Where I come from, when you meet a farmer hoeing in the hot midday sun, you greet him with the words, "Thank you for working! How are your chickens?"

Now just pause for a moment and think about it. Why would you thank someone for working on his own farm to feed himself and his family? Does it mean that indolence is so commonplace that you wouldn’t be surprised if the next fellow didn’t turn in a day’s work?

And would that, perhaps, explain why you are personally engaged in managing your own farm by walking around in distant places and asking people childish questions about their chicken?

The salutation is more amusing in Kiswahili.

"Pole kwa Kazi!" (I am terribly sorry that you are working!) Well, this may not qualify as sufficient research for a university thesis. But that shouldn’t stop me from concluding, in my own lazy way, that mankind is generally averse to work.

As a rule, school children never do their homework unless someone is hanging around with a big stick. In fact, they wouldn’t even go to school in the first place were it not for their parents’ constant threats of immediate and severe reprisals.

Lazy workers

Thus they grow up, a bunch of lazy loafers who would rather be left watching football on television and quaffing free beer but for the consequences of filling what my people call inda — the stomach. And it is they that turn up on your doorstep seeking employment.

The first thing about a lazy worker is that they are very smooth talkers, which explains how they convinced you to hire them in the first place. And they can be very funny, sending everyone in the office — including the boss — falling over their chairs with laughter. In this sly manner, they endear themselves to all and sundry and consequently become indispensable without breaking a sweat.

Curiously, once the boss’s back is turned, they crack the most ribald jokes about him or her, constantly whine about poor working conditions, the lousy salary and how hopeless the boss is. This is a yardstick voters can employ to gauge which Cabinet minister is a lazy oaf, you know.

They are equally skilled at working very hard at nothing. Here, we are talking about the clown buried deep in the crossword puzzle, of the genius poring with animated fixation at his computer screen, except that he is playing cards and making friends on Facebook.

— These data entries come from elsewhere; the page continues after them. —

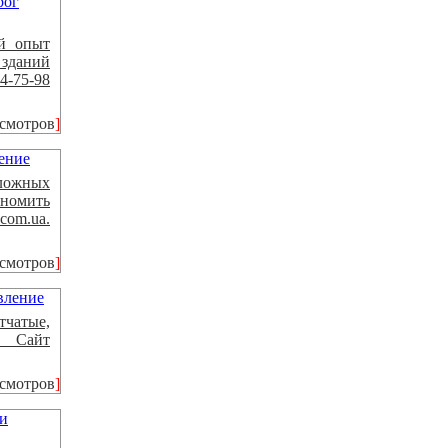
й опыт
 зданий
74-75-98
осмотров
]
ложных
ономить
com.ua.
осмотров
]
тчатые,
. Сайт
осмотров
]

Much as he likes him or her, the boss quickly discovers that this chap is a lazy oaf, the kind you wouldn’t trust with a difficult assignment.

Promotions

As a result, he gets relatively easy assignments, like showing the visitors from headquarters around. Meanwhile, the hard worker is buried in a pile of accounting books. So one day, the boss receives a letter from headquarters. "A new position has come up. Give us someone to promote from your staff."

You will be nuts if you imagine the boss will part with his hard working accountant. "No, over my dead body.

Too damned valuable, that Musyoki," he will mumble. Guess who will get the job? "Now, now… let me get rid of that lazy good for nothing bastard — big idiot, too, if you ask me!"

Next thing you know, Mr Lazybones is a parastatal chief, then a Cabinet minister flying the national flag on a brand new Passat.